Yes that is correct however it will stabilise when I downclock my CPU from 3.8 to 3.6 while my gpu is still overclocked. I get a bscode: 50 i think which indicates a lack of power to the CPU. But like I've mentioned, I am unable to tweak the vcore in the bios setup for whatever reason and googling comes up blank.

Is the metro 2033 benchmark really that good? Is it worth paying £10 for the game just for the benchmark suite? I'm really tempted of the software is indeed reliable for benching. I've used folding before but never fully understood it's purpose so i stopped using it. Did make my gpu nice and toasty though (ATi 5870).

I think my biggest concern is the vcore I have used to get the overclock to run stable. I've seen others using reference and nom reference cards running the same card but at much lower volts (unsure on what benchmarks they have used hence this thread too). Theres been a few running 930core at 1.1v but at that vcore level I'm only stable on 870core which was disappointing.
 
Your BIOS cannot tweak vcore of CPU? I only encountered such situation on Intel motherboards...

It is not worth £10 for the metro 2033 benchmark alone. The benchmark is just an extra to the game itself :)
 
Your voltage looks fine for a 570. My 480 takes 1.125v to run the same clocks and I get almost exactly the same score (linky). Your PSU should also be fine. In the past I ran a 480 alongside an i7 920 @ 4GHz on a Corsair 520W without any issues.

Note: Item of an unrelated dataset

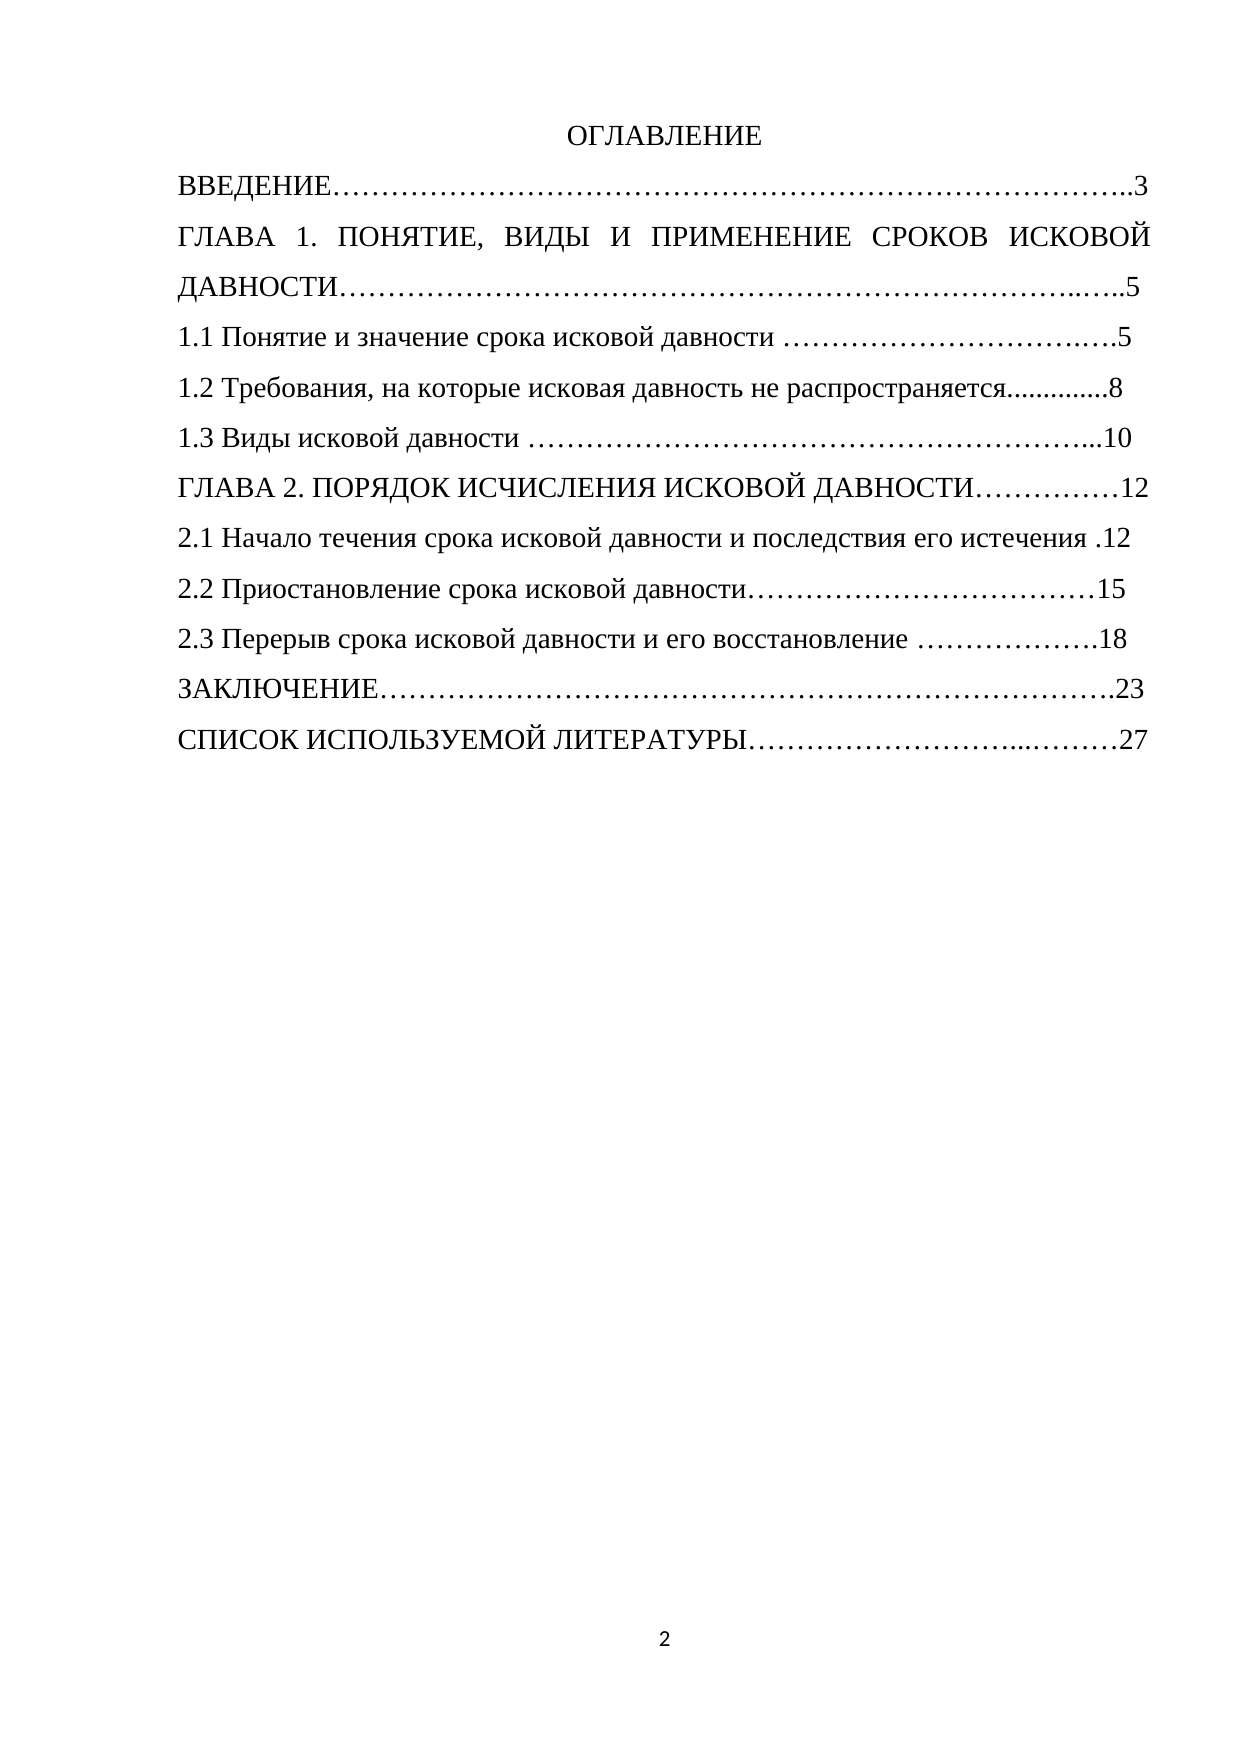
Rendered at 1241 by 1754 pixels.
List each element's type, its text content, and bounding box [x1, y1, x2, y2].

Don't forget it's hot now. The extra 10degrees or so could make the difference between stable and unstable.
 
Your BIOS cannot tweak vcore of CPU? I only encountered such situation on Intel motherboards...

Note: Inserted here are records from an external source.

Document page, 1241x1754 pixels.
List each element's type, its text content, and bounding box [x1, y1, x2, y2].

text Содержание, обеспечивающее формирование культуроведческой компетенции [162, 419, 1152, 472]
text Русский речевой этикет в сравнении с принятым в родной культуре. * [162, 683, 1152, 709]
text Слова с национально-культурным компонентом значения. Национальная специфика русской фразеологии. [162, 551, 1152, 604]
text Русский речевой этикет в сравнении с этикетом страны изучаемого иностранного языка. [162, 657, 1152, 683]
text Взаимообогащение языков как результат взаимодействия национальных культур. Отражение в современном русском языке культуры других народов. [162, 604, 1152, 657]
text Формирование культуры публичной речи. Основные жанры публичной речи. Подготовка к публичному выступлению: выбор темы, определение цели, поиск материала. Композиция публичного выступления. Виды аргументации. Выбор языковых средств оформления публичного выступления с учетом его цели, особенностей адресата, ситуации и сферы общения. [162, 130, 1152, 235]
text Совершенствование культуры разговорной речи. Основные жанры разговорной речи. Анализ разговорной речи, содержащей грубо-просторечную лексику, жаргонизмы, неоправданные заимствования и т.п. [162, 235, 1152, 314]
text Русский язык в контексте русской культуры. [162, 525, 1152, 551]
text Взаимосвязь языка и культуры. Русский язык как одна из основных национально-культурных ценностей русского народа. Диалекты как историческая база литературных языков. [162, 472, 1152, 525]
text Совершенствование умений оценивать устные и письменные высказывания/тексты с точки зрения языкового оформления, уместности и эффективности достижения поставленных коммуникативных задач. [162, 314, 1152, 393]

It is not worth £10 for the metro 2033 benchmark alone. The benchmark is just an extra to the game itself :)

In the past when i've used Asus boards and Gigabyte boards it has been fine however since upgrading to this board, i can't seem to change from the auto selection to manual tweak. I can change the multipliers and also use the OC genie switch on the board but the Vcore voltage tweaks are unchangeable unless i'm missing something.

I would get the game however i'm slightly ashamed that these games freak me out abit... not a fan of jumpy games!

Your voltage looks fine for a 570. My 480 takes 1.125v to run the same clocks and I get almost exactly the same score (linky). Your PSU should also be fine. In the past I ran a 480 alongside an i7 920 @ 4GHz on a Corsair 520W without any issues.

Don't forget it's hot now. The extra 10degrees or so could make the difference between stable and unstable.

That makes me feel slightly better as i know the 570 is essentially a suited up 480 in disguise but runs cooler and draws less power. I'm running a lower memory clock than you aswel as i dont think i could stabilise it at your level.

Very true about the heat, the extra 10 degrees could make all the difference. I've noticed my cpu temps idle much higher than normal too in this heat from 33 upto 39 when its really hot outside.